## What to work on
Copy the text of all the records below line for line, keeping every word, number, and mark unchanged. Leave out the pictures.

## Available data

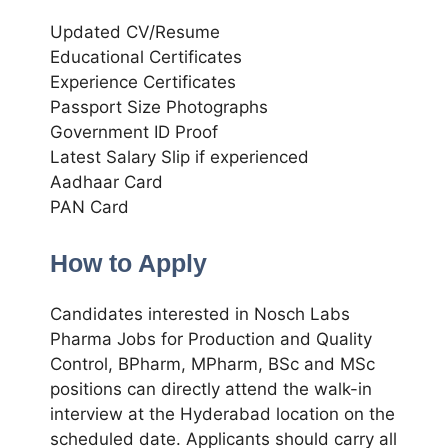
Updated CV/Resume
Educational Certificates
Experience Certificates
Passport Size Photographs
Government ID Proof
Latest Salary Slip if experienced
Aadhaar Card
PAN Card
How to Apply
Candidates interested in Nosch Labs
Pharma Jobs for Production and Quality
Control, BPharm, MPharm, BSc and MSc
positions can directly attend the walk-in
interview at the Hyderabad location on the
scheduled date. Applicants should carry all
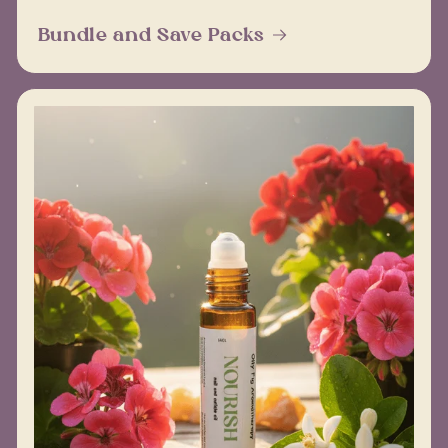
Bundle and Save Packs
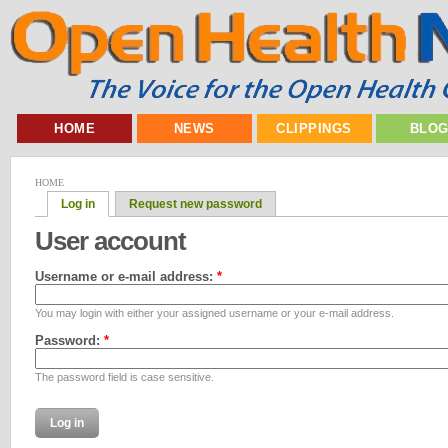
HOME
NEWS
CLIPPINGS
BLO
HOME
Log in
Request new password
User account
Username or e-mail address:
*
You may login with either your assigned username or your e-mail address.
Password:
*
The password field is case sensitive.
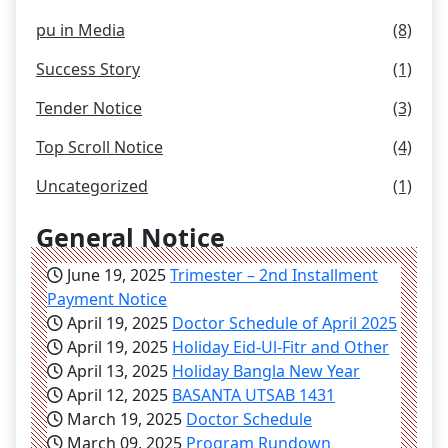
pu in Media
(8)
Success Story
(1)
Tender Notice
(3)
Top Scroll Notice
(4)
Uncategorized
(1)
General Notice
June 19, 2025
Trimester – 2nd Installment
Payment Notice
April 19, 2025
Doctor Schedule of April 2025
April 19, 2025
Holiday Eid-Ul-Fitr and Other
April 13, 2025
Holiday Bangla New Year
April 12, 2025
BASANTA UTSAB 1431
March 19, 2025
Doctor Schedule
March 09, 2025
Program Rundown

## The answer
Updated CV/Resume
Educational Certificates
Experience Certificates
Passport Size Photographs
Government ID Proof
Latest Salary Slip if experienced
Aadhaar Card
PAN Card
How to Apply
Candidates interested in Nosch Labs
Pharma Jobs for Production and Quality
Control, BPharm, MPharm, BSc and MSc
positions can directly attend the walk-in
interview at the Hyderabad location on the
scheduled date. Applicants should carry all
Bundle and Save Packs
HOME
NEWS
CLIPPINGS
BLO
HOME
Log in
Request new password
User account
Username or e-mail address:
*
You may login with either your assigned username or your e-mail address.
Password:
*
The password field is case sensitive.
pu in Media
(8)
Success Story
(1)
Tender Notice
(3)
Top Scroll Notice
(4)
Uncategorized
(1)
General Notice
June 19, 2025
Trimester – 2nd Installment
Payment Notice
April 19, 2025
Doctor Schedule of April 2025
April 19, 2025
Holiday Eid-Ul-Fitr and Other
April 13, 2025
Holiday Bangla New Year
April 12, 2025
BASANTA UTSAB 1431
March 19, 2025
Doctor Schedule
March 09, 2025
Program Rundown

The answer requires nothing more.